Michel Balique 22/03/2022
Vladimir Martus, était chez lui à Saint-Pétersbourg du début janvier à la mi-février 2022. En octobre 2021, le Shtandart a représenté la Russie lors du 250e anniversaire de la victoire navale de Tchesmé en Mer Égée. Au cours de la même expédition, il a aussi servi de support pour une recherche archéologique sous-marine sur des épaves russes. L’événement était organisé par la Société géographique russe (RGS), dirigé par Sergey Choïgou, ministre de la Défense russe. Le Conseil d’administration de la société est composé principalement d’hommes du Kremlin, de proches du Kremlin et d’oligarques sous sanctions. Le Conseil d’administration est présidé par Vladimir Poutine. L’expédition a bénéficié du haut patronage du président de la Fédération de Russie. Elle a été financée par le fonds de subventions de l’Administration présidentielle russe. Ce n’est pas là le sort que la Russie réserve à ses dissidents.
2. Le litige du Shtandart (2007-2020) n’était pas politique, mais concernait la violation des règles de sécurité de l’autorité de tutelle, le ministère des transports.
Il est fréquemment précisé que le Shtandart ne peut plus rentrer en Russie à peine d’être saisi. Il est vrai que le navire a été en litige avec son autorité de tutelle, le ministère des transports, à partir de 2007, en raison de multiples violations de la réglementation en terme de sécurité des dizaines de passagers, dont des enfants. Afin d’éviter les sanctions, Vladimir Martus a fuit en Europe avec le Shtandart en 2009. A la mi-juillet 2020, les poursuites ont été abandonnées. Vladimir Martus a obtenu tout ce qu’il voulait. Il est libre d’entrer et sortir des ports russes. L’annonce de la résolution du litige a suivi de huit jours l’annonce de l’expédition de Tchesmé par la Société russe de Géographie.
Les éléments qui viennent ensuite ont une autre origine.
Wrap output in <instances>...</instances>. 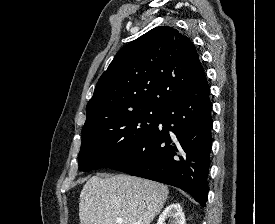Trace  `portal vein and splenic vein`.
Returning a JSON list of instances; mask_svg holds the SVG:
<instances>
[{"label":"portal vein and splenic vein","mask_w":275,"mask_h":224,"mask_svg":"<svg viewBox=\"0 0 275 224\" xmlns=\"http://www.w3.org/2000/svg\"><path fill=\"white\" fill-rule=\"evenodd\" d=\"M116 221H117L118 224H122L123 223V219L122 218H117ZM135 224H137V223H135Z\"/></svg>","instance_id":"1"}]
</instances>
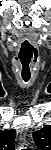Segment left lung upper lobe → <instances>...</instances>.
<instances>
[{
  "label": "left lung upper lobe",
  "instance_id": "5c2ea615",
  "mask_svg": "<svg viewBox=\"0 0 51 150\" xmlns=\"http://www.w3.org/2000/svg\"><path fill=\"white\" fill-rule=\"evenodd\" d=\"M33 138L39 150H46L51 147V126H45L38 132L33 133Z\"/></svg>",
  "mask_w": 51,
  "mask_h": 150
}]
</instances>
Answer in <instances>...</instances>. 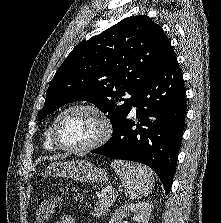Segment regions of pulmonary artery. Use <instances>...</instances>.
I'll return each mask as SVG.
<instances>
[{
  "label": "pulmonary artery",
  "mask_w": 221,
  "mask_h": 223,
  "mask_svg": "<svg viewBox=\"0 0 221 223\" xmlns=\"http://www.w3.org/2000/svg\"><path fill=\"white\" fill-rule=\"evenodd\" d=\"M127 98L129 97V96H126ZM133 111H135V107L133 108Z\"/></svg>",
  "instance_id": "obj_1"
}]
</instances>
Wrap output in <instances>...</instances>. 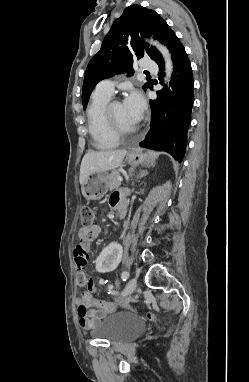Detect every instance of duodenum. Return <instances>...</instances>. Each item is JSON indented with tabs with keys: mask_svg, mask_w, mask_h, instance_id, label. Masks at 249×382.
Segmentation results:
<instances>
[{
	"mask_svg": "<svg viewBox=\"0 0 249 382\" xmlns=\"http://www.w3.org/2000/svg\"><path fill=\"white\" fill-rule=\"evenodd\" d=\"M116 210L118 213V218H123L126 213V202L124 200L120 201L119 204L116 206Z\"/></svg>",
	"mask_w": 249,
	"mask_h": 382,
	"instance_id": "1",
	"label": "duodenum"
}]
</instances>
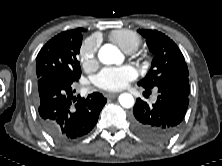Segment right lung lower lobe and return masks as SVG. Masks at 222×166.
Listing matches in <instances>:
<instances>
[{"mask_svg": "<svg viewBox=\"0 0 222 166\" xmlns=\"http://www.w3.org/2000/svg\"><path fill=\"white\" fill-rule=\"evenodd\" d=\"M78 79L50 72L37 79L36 103L44 130L58 142H70L88 134L97 123L107 100L94 92L87 98L73 97Z\"/></svg>", "mask_w": 222, "mask_h": 166, "instance_id": "obj_1", "label": "right lung lower lobe"}]
</instances>
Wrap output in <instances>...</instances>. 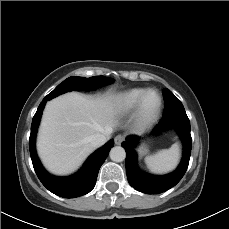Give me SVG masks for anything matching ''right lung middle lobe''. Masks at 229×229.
Masks as SVG:
<instances>
[{
    "mask_svg": "<svg viewBox=\"0 0 229 229\" xmlns=\"http://www.w3.org/2000/svg\"><path fill=\"white\" fill-rule=\"evenodd\" d=\"M114 80L104 76H94L90 78L72 76L59 84L51 93L44 99L47 101L68 91L72 90H90L100 86L110 84Z\"/></svg>",
    "mask_w": 229,
    "mask_h": 229,
    "instance_id": "right-lung-middle-lobe-1",
    "label": "right lung middle lobe"
}]
</instances>
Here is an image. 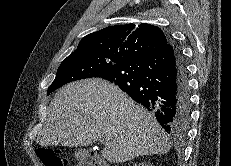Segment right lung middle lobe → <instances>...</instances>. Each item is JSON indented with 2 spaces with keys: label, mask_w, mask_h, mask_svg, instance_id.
<instances>
[{
  "label": "right lung middle lobe",
  "mask_w": 231,
  "mask_h": 166,
  "mask_svg": "<svg viewBox=\"0 0 231 166\" xmlns=\"http://www.w3.org/2000/svg\"><path fill=\"white\" fill-rule=\"evenodd\" d=\"M123 61L125 60L122 57L106 55L91 49L74 51L59 66L47 95L69 82L96 77Z\"/></svg>",
  "instance_id": "1"
}]
</instances>
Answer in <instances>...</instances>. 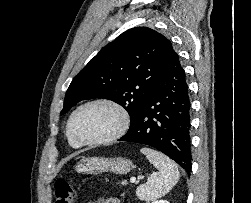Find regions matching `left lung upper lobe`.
<instances>
[{
    "label": "left lung upper lobe",
    "mask_w": 251,
    "mask_h": 203,
    "mask_svg": "<svg viewBox=\"0 0 251 203\" xmlns=\"http://www.w3.org/2000/svg\"><path fill=\"white\" fill-rule=\"evenodd\" d=\"M174 53L171 42L148 27H135L103 47L73 78L61 115L76 103L105 98L123 106L135 123Z\"/></svg>",
    "instance_id": "obj_1"
}]
</instances>
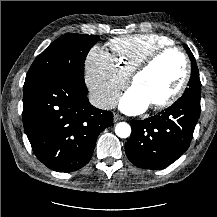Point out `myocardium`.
<instances>
[{
  "label": "myocardium",
  "instance_id": "1",
  "mask_svg": "<svg viewBox=\"0 0 217 217\" xmlns=\"http://www.w3.org/2000/svg\"><path fill=\"white\" fill-rule=\"evenodd\" d=\"M172 52L178 53L183 60L184 63L183 77L181 79L178 88L170 96L166 97L163 100L151 104V107L157 110L172 105L177 100H179L187 90L190 77H191V63L187 53L181 47L175 45H167L161 47L155 50L143 62H141L130 75V85L133 86L136 79L144 72H146L160 57Z\"/></svg>",
  "mask_w": 217,
  "mask_h": 217
}]
</instances>
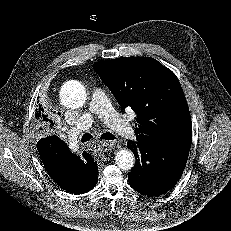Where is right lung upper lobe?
I'll use <instances>...</instances> for the list:
<instances>
[{
    "label": "right lung upper lobe",
    "mask_w": 231,
    "mask_h": 231,
    "mask_svg": "<svg viewBox=\"0 0 231 231\" xmlns=\"http://www.w3.org/2000/svg\"><path fill=\"white\" fill-rule=\"evenodd\" d=\"M35 118L41 124H44V120L47 121L46 115L44 114V110L41 108V105H39V107L36 108ZM73 157H77V156H73ZM69 159L72 160L73 158H69Z\"/></svg>",
    "instance_id": "right-lung-upper-lobe-1"
}]
</instances>
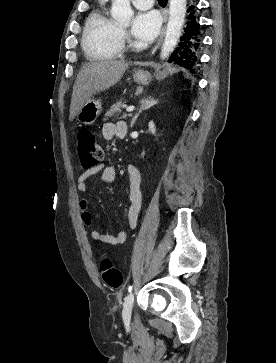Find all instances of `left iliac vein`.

Le navire russe Shtandart est, à l’évidence, un ambassadeur et un instrument du soft-power du Kremlin. De plus, il pose potentiellement un problème de sécurité nationale. Depuis la mise en place des sanctions très peu de navires de commerce russes et, a fortiori, aucun bâtiment de guerre russe ne visitent notre territoire. Les sources de renseignements russes se sont raréfiées. Le Shtandart a pris une nouvelle importance pour son gouvernement. Avec son faible tirant d’eau de 2,5 m, il peut se faufiler dans tous les ports, criques et abris de nos rivages. Il ne s’en prive pas. Avec les 33 m de son grand mât, il offre une plateforme de renseignement exceptionnelle pour des enregistrements vidéo ou photographiques, voire pour des écoutes aériennes ou sous-marines. À ce titre, il faut mentionner, au cours de l’été 2022, les navigations du Shtandart en mer d’Iroise, lieu de transit de nos SNLE (sous-marins Nucléaires Lanceurs d’Engins). Le Shtandart a, aussi, été présent à Camaret et à Brest, au cœur de la base de la FOST (Force Océanique Stratégique). Le bateau russe a la possibilité de visiter les autres ports militaires de Toulon, Lorient et Cherbourg ou les sites DGA Essais de missiles (DGA EM), Biscarosse et Ile du Levant. Il faut peut-être y voir là une des raisons expliquant, depuis le 6 juin 2022, la désactivation de son AIS (système d’identification et de localisation), en violation du chapitre V de la convention SOLAS.



Il apparaît nécessaire de se pencher sur les sources russes afin de révéler au grand public et aux autorités de la France la dimension propagandiste et inexacte de la fable du Shtandart. Il convient de comprendre les mécanismes des réseaux d’influence et de compromissions qui ont réussi à imposer la présence illégale de ce navire russe dans notre pays. Dans un contexte international où la menace nucléaire a été brandie à de nombreuses reprises par les dirigeants russes, il ne faut pas sous-estimer l’enjeu de sécurité que peut présenter la frégate russe. Enfin, rappelons que le Shtandart ne rentre dans aucune des dérogations prévues au cinquième volet des sanctions européennes. En conséquence, il doit lui être notifié l’interdiction de pénétrer dans nos ports, sous peine de poursuites.